Written task a -> Copy the golf thread word for word, from "## 65nlovenit (Dec" down to "more can I say.".

Text ->
★ ★ ★ ★

# How far off from ball



## golf fanatic 57 (Apr 4, 2007)

How far should the ball be from your feet when driving?


----------



## U Grooves (Feb 13, 2007)

depends on shaft lenght, personal comfort, swing shape..


----------



## Golfbum (Oct 14, 2006)

Preferably about 280 yards :laugh: 
But as mentioned it depends on the club being used, your height, your swing style etc. No one is the same.
See a Certified Pro for more help :thumbsup:


----------



## 65nlovenit (Dec 8, 2006)

Lets put it this way, if you were looking straight on a golfer all lined up and ready to drive, you should see a straight line from the ball, up the shaft, to his left shoulder. Dont reach for the ball, and don't crowd it. what more can I say.

Del


----------



## 300Yards (Jan 23, 2007)

Pretty much your arms should be free to swing back, without your body interferring much. The ball should be close enough to where your right elbow is tucked nicely against your boady at the top, but not touching...make sense? Try various positions, and you will find that sweet spot, eventually.


----------



## golf fanatic 57 (Apr 4, 2007)

Thanks. I'll try it and work on it.


----------



## Chivas (Apr 5, 2007)

Hey 300 what's your handicap?


----------



## U Grooves (Feb 13, 2007)

3 ruls of thumb.

1. Dont ever reach out to the ball. Doing this will make your swing thought be to swing wider in order to bring the club back to where it was, which will result in your hands getting slightly behind the ball resulting in a block, or you will return the club to that spot, but your lower body will naturally lag behind, resulting in a low hook shaped shot.

2. Dont crowd it. You will never ever hit it straight when you are crowding the ball. Have a bit more than palm's width between your hands and your "long fellow", and make this width increase as the club gets longer, but only increase fractionally.

3. Get a lesson. A pro will be able to assist you in acheiving a comfortable and suitable setup position.


----------



## U Grooves (Feb 13, 2007)

Chivas said:


> Hey 300 what's your handicap?



Well, i play off 1.2 and if i remember correctly, he is lower than me :laugh:


----------



## Doby45 (Mar 7, 2007)

★ ★ ★ ★

The records ->
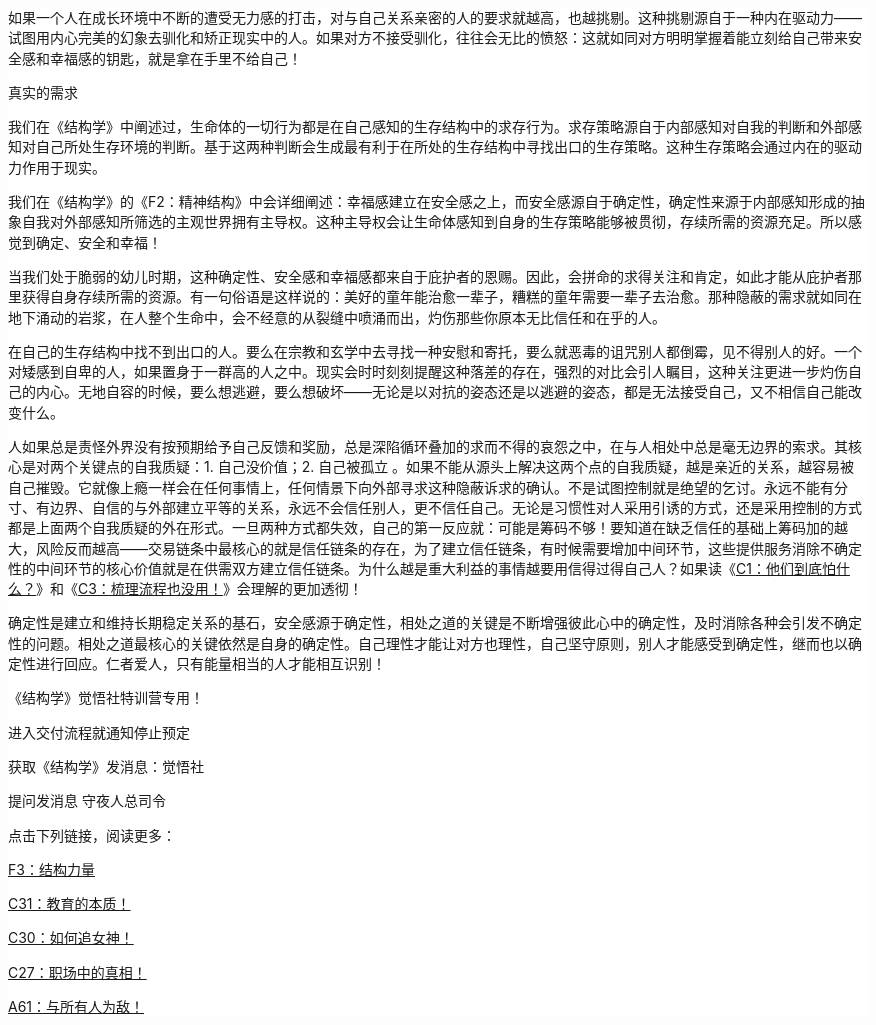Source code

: 如果一个人在成长环境中不断的遭受无力感的打击，对与自己关系亲密的人的要求就越高，也越挑剔。这种挑剔源自于一种内在驱动力——试图用内心完美的幻象去驯化和矫正现实中的人。如果对方不接受驯化，往往会无比的愤怒：这就如同对方明明掌握着能立刻给自己带来安全感和幸福感的钥匙，就是拿在手里不给自己！ 

真实的需求 

我们在《结构学》中阐述过，生命体的一切行为都是在自己感知的生存结构中的求存行为。求存策略源自于内部感知对自我的判断和外部感知对自己所处生存环境的判断。基于这两种判断会生成最有利于在所处的生存结构中寻找出口的生存策略。这种生存策略会通过内在的驱动力作用于现实。 

我们在《结构学》的《F2：精神结构》中会详细阐述：幸福感建立在安全感之上，而安全感源自于确定性，确定性来源于内部感知形成的抽象自我对外部感知所筛选的主观世界拥有主导权。这种主导权会让生命体感知到自身的生存策略能够被贯彻，存续所需的资源充足。所以感觉到确定、安全和幸福！ 

当我们处于脆弱的幼儿时期，这种确定性、安全感和幸福感都来自于庇护者的恩赐。因此，会拼命的求得关注和肯定，如此才能从庇护者那里获得自身存续所需的资源。有一句俗语是这样说的：美好的童年能治愈一辈子，糟糕的童年需要一辈子去治愈。那种隐蔽的需求就如同在地下涌动的岩浆，在人整个生命中，会不经意的从裂缝中喷涌而出，灼伤那些你原本无比信任和在乎的人。 

在自己的生存结构中找不到出口的人。要么在宗教和玄学中去寻找一种安慰和寄托，要么就恶毒的诅咒别人都倒霉，见不得别人的好。一个对矮感到自卑的人，如果置身于一群高的人之中。现实会时时刻刻提醒这种落差的存在，强烈的对比会引人瞩目，这种关注更进一步灼伤自己的内心。无地自容的时候，要么想逃避，要么想破坏——无论是以对抗的姿态还是以逃避的姿态，都是无法接受自己，又不相信自己能改变什么。 

人如果总是责怪外界没有按预期给予自己反馈和奖励，总是深陷循环叠加的求而不得的哀怨之中，在与人相处中总是毫无边界的索求。其核心是对两个关键点的自我质疑：1\. 自己没价值；2\. 自己被孤立 。如果不能从源头上解决这两个点的自我质疑，越是亲近的关系，越容易被自己摧毁。它就像上瘾一样会在任何事情上，任何情景下向外部寻求这种隐蔽诉求的确认。不是试图控制就是绝望的乞讨。永远不能有分寸、有边界、自信的与外部建立平等的关系，永远不会信任别人，更不信任自己。无论是习惯性对人采用引诱的方式，还是采用控制的方式都是上面两个自我质疑的外在形式。一旦两种方式都失效，自己的第一反应就：可能是筹码不够！要知道在缺乏信任的基础上筹码加的越大，风险反而越高——交易链条中最核心的就是信任链条的存在，为了建立信任链条，有时候需要增加中间环节，这些提供服务消除不确定性的中间环节的核心价值就是在供需双方建立信任链条。为什么越是重大利益的事情越要用信得过得自己人？如果读《[C1：他们到底怕什么？](http://mp.weixin.qq.com/s?__biz=MzAxNDk1NjI2Mw==&mid=2247483898&idx=1&sn=1b0a50386e9e89d2750dec717236f0aa&chksm=9b8a2272acfdab64235b35ee5e91b8cac6172144207251636e1345fc570aa1601f59eff7f442&scene=21#wechat_redirect)》和《[C3：梳理流程也没用！](http://mp.weixin.qq.com/s?__biz=MzAxNDk1NjI2Mw==&mid=2247483989&idx=1&sn=ee70dacfd980f041379d91ae947ece44&chksm=9b8a21ddacfda8cb28bf62d6f53531e8a8ebce2de96396e50ec7e7e144fffe502ec6faee3415&scene=21#wechat_redirect)》会理解的更加透彻！ 

确定性是建立和维持长期稳定关系的基石，安全感源于确定性，相处之道的关键是不断增强彼此心中的确定性，及时消除各种会引发不确定性的问题。相处之道最核心的关键依然是自身的确定性。自己理性才能让对方也理性，自己坚守原则，别人才能感受到确定性，继而也以确定性进行回应。仁者爱人，只有能量相当的人才能相互识别！ 

《结构学》觉悟社特训营专用！ 

进入交付流程就通知停止预定 

获取《结构学》发消息：觉悟社  



提问发消息 守夜人总司令 

点击下列链接，阅读更多： 

[F3：结构力量](http://mp.weixin.qq.com/s?__biz=MzAxNDk1NjI2Mw==&mid=2247484256&idx=1&sn=f10d9c530bfd6ea08b25d4bec657c13a&chksm=9b8a20e8acfda9fee057f2df26790f905c898132cac91d833d14e636edb00c20514d63189a88&scene=21#wechat_redirect) 

[C31：教育的本质！](http://mp.weixin.qq.com/s?__biz=MzAxNDk1NjI2Mw==&mid=2247484645&idx=1&sn=0c19e963af345ec0d157348555f45482&chksm=9b8a276dacfdae7bb43eb0602bf7d9fdc827d0675a7350f893c5b3b43986de58782355a2065d&scene=21#wechat_redirect) 

[C30：如何追女神！](http://mp.weixin.qq.com/s?__biz=MzAxNDk1NjI2Mw==&mid=2247484588&idx=1&sn=de5c95495cc04bcfe8644c3c2bc025c3&chksm=9b8a2724acfdae3286a142c2de506a7494e2d7aa50c990c0e159cedab07b5287040f286dfac6&scene=21#wechat_redirect) 

[C27：职场中的真相！](http://mp.weixin.qq.com/s?__biz=MzAxNDk1NjI2Mw==&mid=2247484554&idx=1&sn=fec6641c1838970ea6d16cfe1a68f9e1&chksm=9b8a2702acfdae14e71017ee02594f3b47abc738b773bc3dbd5e80968dccae0e90f17977a339&scene=21#wechat_redirect) 

[A61：与所有人为敌！](http://mp.weixin.qq.com/s?__biz=MzAxNDk1NjI2Mw==&mid=2247484601&idx=1&sn=c80e839436bd78047d0f5ea3c9e69890&chksm=9b8a2731acfdae27acc75952e866e0642eea99cb2acfeab4101e209ecc728fd94eb2adc7434c&scene=21#wechat_redirect)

★ ★ ★ ★

Written task b -> Format everything in the rows from the line containing "[C30：如何追女神！](h" down to the last row as a numbered list, omitting blank lines.

Answer area a ->
## 65nlovenit (Dec 8, 2006)

Lets put it this way, if you were looking straight on a golfer all lined up and ready to drive, you should see a straight line from the ball, up the shaft, to his left shoulder. Dont reach for the ball, and don't crowd it. what more can I say.

Answer area b ->
1. [C30：如何追女神！](http://mp.weixin.qq.com/s?__biz=MzAxNDk1NjI2Mw==&mid=2247484588&idx=1&sn=de5c95495cc04bcfe8644c3c2bc025c3&chksm=9b8a2724acfdae3286a142c2de506a7494e2d7aa50c990c0e159cedab07b5287040f286dfac6&scene=21#wechat_redirect) 
2. [C27：职场中的真相！](http://mp.weixin.qq.com/s?__biz=MzAxNDk1NjI2Mw==&mid=2247484554&idx=1&sn=fec6641c1838970ea6d16cfe1a68f9e1&chksm=9b8a2702acfdae14e71017ee02594f3b47abc738b773bc3dbd5e80968dccae0e90f17977a339&scene=21#wechat_redirect) 
3. [A61：与所有人为敌！](http://mp.weixin.qq.com/s?__biz=MzAxNDk1NjI2Mw==&mid=2247484601&idx=1&sn=c80e839436bd78047d0f5ea3c9e69890&chksm=9b8a2731acfdae27acc75952e866e0642eea99cb2acfeab4101e209ecc728fd94eb2adc7434c&scene=21#wechat_redirect)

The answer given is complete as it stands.